Helena oyó que una voz que no era la de él decía palabras que no entendió. Después un grito de Frank, el ruido de algo que golpeaba sobre una superficie de madera, seguido por una imprecación, la voz de Frank que gritaba: « ¡No, por Dios, otra vez él, maldito hijo de puta...!».
Después, de nuevo su voz en el teléfono.
—Discúlpame, Helena. Sabe Dios que no querría dejarte, pero debo salir ahora mismo...
—¿Qué ha sucedido? ¿Puedes decírmelo?
—Claro que sí. De cualquier modo, mañana lo leerás en todos los periódicos. ¡Ninguno ha matado otra vez!
Frank cortó la comunicación. Helena se quedó mirando la pantalla, confundida, tratando de adivinar cómo cerrar la comunicación. Estaba tan feliz que ni siquiera se dio cuenta de que su primera verdadera llamada de amor se había interrumpido por la noticia de un asesinato.
Frank y Morelli bajaron la escalera como si de ello dependiera el destino del mundo. Mientras literalmente volaban sobre los escalones, Frank se preguntó cuántas veces más se repetiría esa carrera antes del fin de la pesadilla. Mientras hablaba por teléfono con Helena, por unos instantes se había sentido en una pequeña isla tranquila en medio de un mar azotado por la tempestad... hasta que llegó Claude e interrumpió ese sueño de ojos abiertos.
Ninguno había vuelto a matar. Y del peor modo, añadiendo la burla al daño.
«Dios santo, ¿cuándo terminará esta matanza? ¿Quién es este hombre? ¿Qué es este hombre para hacer lo que hace?»
Salieron por la puerta de cristal de la comisaría y a la derecha vieron un corro de policías alrededor de un coche. La calle ya estaba vallada, para bloquear vehículos y peatones tanto en Suffren Raymond como del lado opuesto, a mitad de la calle Notari.
Frank y Morelli bajaron el tramo exterior de la escalera y se acercaron.
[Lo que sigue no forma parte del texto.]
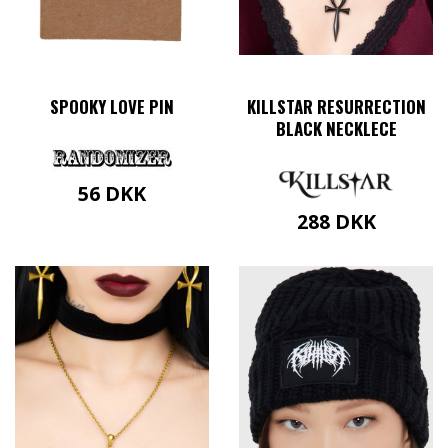
SPOOKY LOVE PIN
KILLSTAR RESURRECTION
BLACK NECKLECE
56
DKK
288
DKK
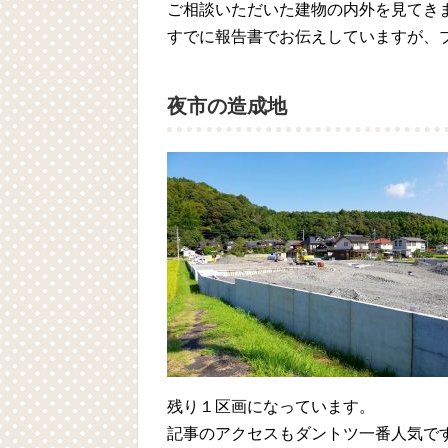
ご相談いただいた建物の内外を見てき
すでに報告書でお伝えしていますが、
夜市の造成地
残り１区画になっています。
記事のアクセスもダントツ一番人気で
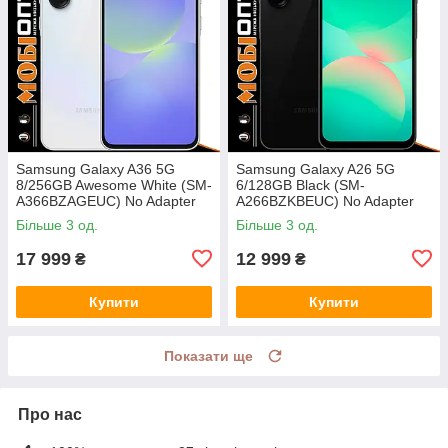
Samsung Galaxy A36 5G
Samsung Galaxy A26 5G
8/256GB Awesome White (SM-
6/128GB Black (SM-
A366BZAGEUC) No Adapter
A266BZKBEUC) No Adapter
UA UCRF
UA UCRF
Більше 3 од.
Більше 3 од.
17 999
12 999
₴
₴
Купити
Купити
Показати ще
Про нас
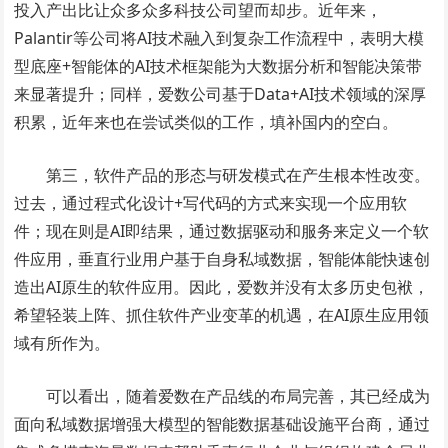
投入产出比让众多众多科技公司望而却步。近年来，
Palantir等公司将AI技术融入到复杂工作流程中，表明大模
型底座+智能体的AI技术框架能为大数据分析和智能决策带
来显著提升；同样，爱数公司基于Data+AI技术领域的深厚
积累，近年来也在尝试类似的工作，填补国内的空白。
第三，软件产品的形态与研发模式在产生根本性改变。
过去，通过程式化设计+写代码的方式来实现一个应用软
件；现在则是AI即结果，通过数据驱动和服务来定义一个软
件应用，垂直行业用户基于自身私域数据，智能体能快速创
造出AI原生的软件应用。因此，爱数并没有太多历史包袱，
希望轻装上阵、抓住软件产业变革的机遇，在AI原生应用领
域有所作为。
可以看出，随着爱数在产品线的布局完善，其已经成为
面向私域数据增强大模型的智能数据基础设施平台商，通过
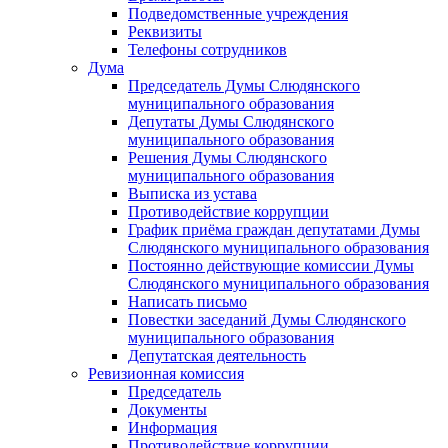
Подведомственные учреждения
Реквизиты
Телефоны сотрудников
Дума
Председатель Думы Слюдянского
муниципального образования
Депутаты Думы Слюдянского
муниципального образования
Решения Думы Слюдянского
муниципального образования
Выписка из устава
Противодействие коррупции
График приёма граждан депутатами Думы
Слюдянского муниципального образования
Постоянно действующие комиссии Думы
Слюдянского муниципального образования
Написать письмо
Повестки заседаний Думы Слюдянского
муниципального образования
Депутатская деятельность
Ревизионная комиссия
Председатель
Документы
Информация
Противодействие коррупции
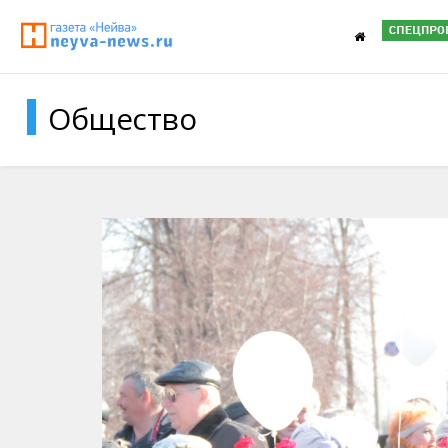
Общество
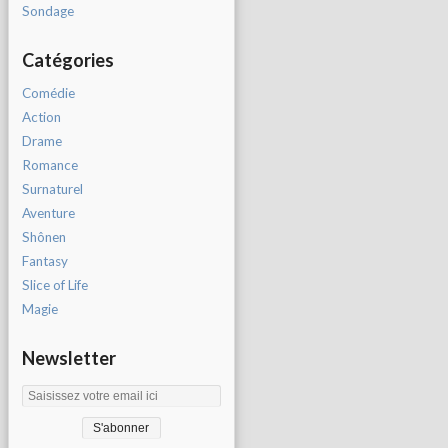
Sondage
Catégories
Comédie
Action
Drame
Romance
Surnaturel
Aventure
Shônen
Fantasy
Slice of Life
Magie
Newsletter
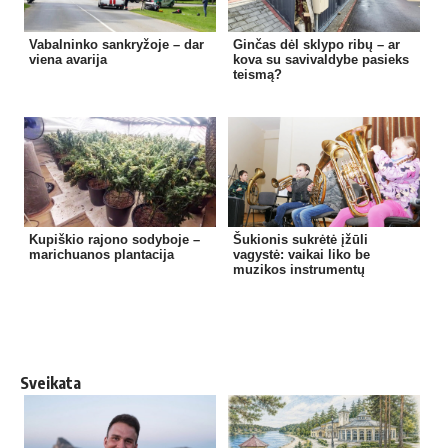
Vabalninko sankryžoje – dar
Ginčas dėl sklypo ribų – ar
viena avarija
kova su savivaldybe pasieks
teismą?
Kupiškio rajono sodyboje –
Šukionis sukrėtė įžūli
marichuanos plantacija
vagystė: vaikai liko be
muzikos instrumentų
Sveikata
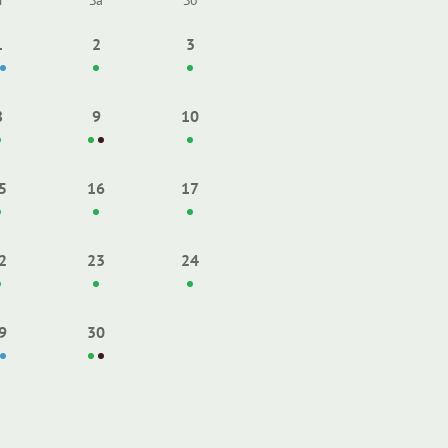
r
Sa
So
1
2
3
8
9
10
5
16
17
2
23
24
9
30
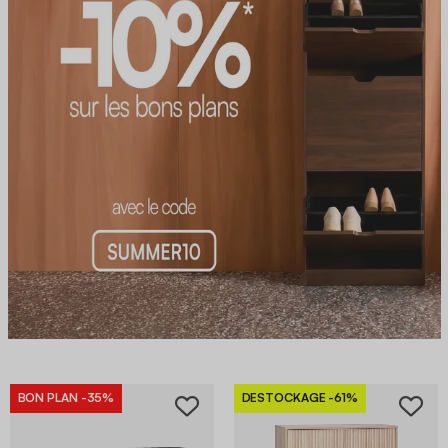
BON PLAN
-35%
DESTOCKAGE
-61%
Los agentes se hicieron a un lado para dejarlos pasar. Aparcado justo frente a la entrada de la central, a la derecha, en el último lugar reservado para los coches patrulla, se hallaba el Mercedes SLK de Jean-Loup Verdier con el maletero abierto.
En el interior se veía el cuerpo de un hombre, cuya imagen parecía una mala copia del asesinato de Alien Yoshida, una tentativa poco lograda, realizada a manera de ensayo. Acurrucado en el maletero del coche, apoyado sobre el lado derecho, estaba el cuerpo de un hombre. Llevaba un pantalón azul y una camisa blanca ensangrentada. En el pecho, a la altura del corazón, había un corte; la sangre se había esparcido a su alrededor por la tela. Pero, como de costumbre, era el rostro la parte más estropeada. El cadáver daba la impresión de mirar la moqueta que recubría las paredes del maletero, a pocos centímetros de los ojos abiertos de par en par, con una horrorosa carcajada sarcástica, la cara desollada, la sangre coagulada en la cabeza calva, donde un irónico mechón de pelo indicaba que esta vez el trabajo se había realizado de manera más bien apresurada.
Frank miró en torno. Ninguno de los agentes mostraba ganas de vomitar.
«Nos acostumbramos a todo, tanto a lo peor como a lo mejor.»
Pero esto no era una costumbre, sino una maldición, y en alguna parte debía de existir el modo de acabar con ella. Él debía encontrarlo a toda costa, si no quería terminar sentado otra vez en el banco de madera y hierro forjado del jardín de una clínica psiquiátrica, mirando sin ver a un jardinero que plantaba un árbol.